Je voudrais lui confier à mon tour que le Dieu qu’il fête ici à Noël ne se trouve pas sous la forme d’un enfant dans une crèche, mais sous la forme d’un gros chaperon rouge, aussi bien coté ici qu’ailleurs, que le message christique est de plus en plus symbolisé, même par certains clercs (!), qui y voient un mode de vie et le professent, que l’Avènement est de plus en plus considéré, ici aussi, comme un événement allégorique plutôt qu’historique, comme une fable plutôt qu’une vérité, que la plupart des prétendus «chrétiens» s’habillent élégamment de cette identité l’espace d’un mariage, d’une première communion, d’un dimanche des Rameaux, ou l’espace de festivités comme Noël et le Nouvel An où l’on s’étrenne ostensiblement à qui mieux mieux ou «à qui plus plus» afin de mieux (et plus) paraître.
Je voudrais lui révéler que cette générosité typiquement libanaise ne fonctionne qu’en circuit intrafamilial fermé, que peu de ces chrétiens aisés songent à verser quelque aumône ou offrir quelque pièce vestimentaire encore toute neuve de leur précédente garde-robe et de celle de leur enfant à quelque asile ou orphelinat. Mais que bon nombre d’entre eux, afin de remercier leur dieu de ses grâces et en redemander, ou par crainte superstitieuse d’en être privés, vont, de temps en temps, et à l’occasion des fêtes, à la messe du dimanche. D’où le nombre impressionnant de «fidèles» qui se pressent à l’office et se dépensent en génuflexions pour reprendre, une fois le devoir accompli et la parade terminée, lui le cigare et elle le narguilé, dédaigner du regard le va-nu-pieds et insulter du klaxon celui qui n’a pas cédé le passage. Et pour joindre l’utile à l’agréable, se donner bonne conscience et demander des faveurs pour eux-mêmes, ils consacreront volontiers un dimanche de leur calendrier chargé de fêtes pour un pèlerinage au sanctuaire de leur saint préféré, quitte à lui substituer un autre si celui-ci s’avère décevant, où ils s’emploieront, pieusement et fiévreusement, à l’idolâtrer, à vénérer sa statue, caresser et embrasser sa photo et implorer ses prodiges, reléguant son «patron» aux oubliettes, pour ensuite couronner leur dévotion par un «méchoui» fumant à l’auberge du coin. Mais les dieux et les saints devront fatalement céder la place, à chaque fin d’année surtout, à ces autres «saints» que deviennent les astrologues et voyants, les diseurs et diseuses de bonne aventure, que les médias sanctifient davantage, et aux lèvres desquels se pendent lesdits chrétiens des messes dominicales et des pèlerinages. Adieu vœux, rosaires, offrandes, génuflexions... Place aux nouveaux prophètes triés sur les deux volets, 8 et 14 Mars.

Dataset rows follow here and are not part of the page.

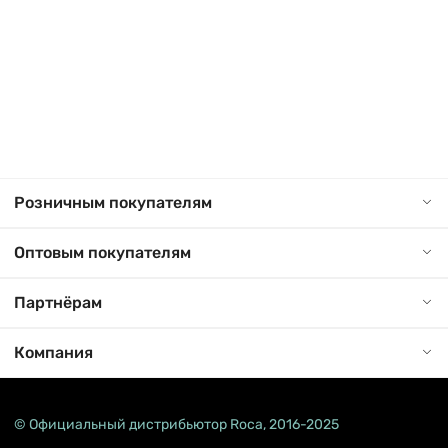
Розничным покупателям
Оптовым покупателям
Партнёрам
Компания
© Официальный дистрибьютор Roca, 2016-2025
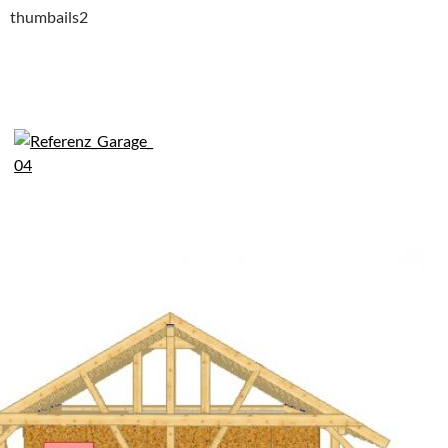
thumbails2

À mon ami belge qui déplore cette «déchristianisation graduelle» dans sa société, je lui réponds que la mienne ne s’en porte mieux qu’en apparence, que la chrétienté ne s’évalue ni en chiffres trompeurs, ni en lettres creuses, ni en rituels hypocrites, ni en nombre d’églises, de monastères, d’écoles et d’universités patronnés par des saints, ni en taux d’assistance aux messes et à leur fréquence, ni en quantité de paroisses, de curés et de moines, ni en nombre de clochers et sons de cloche, ni en longueur d’homélie, ni en hauteur et couleur de mitre, ni en Pater et Ave récités par cœur et sans cœur, mais elle s’évalue dans le vécu profond et sincère, selon les préceptes du christianisme, dans la présence effective et permanente du Seigneur au tréfonds du croyant, dans l’exercice de la commisération et de la bienfaisance, aussi bien par les pasteurs que par leurs brebis. Je voudrais lui dire, à cet ami désabusé de son monde et abusé du mien, que mieux vaut une déchristianisation transparente qui permet d’identifier les vrais chrétiens dans son monde, les quelques-uns qui fréquentent les quelques églises, que cette chrétienté apparente qui regorge de faux chrétiens dans les églises, les sanctuaires, les mausolées... et font perdre de vue les quelques vrais, au risque de les contaminer et leur faire perdre la foi. Pour finir, je voudrais le consoler (ou peut-être le désespérer) et lui dire que, suite à ce qui précède et devant l’état désastreux du monde, Dieu n’a pas seulement déserté l’Occident, mais la planète Terre, pour se réfugier dans son monde à Lui, tout en gardant (heureusement) une planche de salut aux quelques rescapés du nôtre.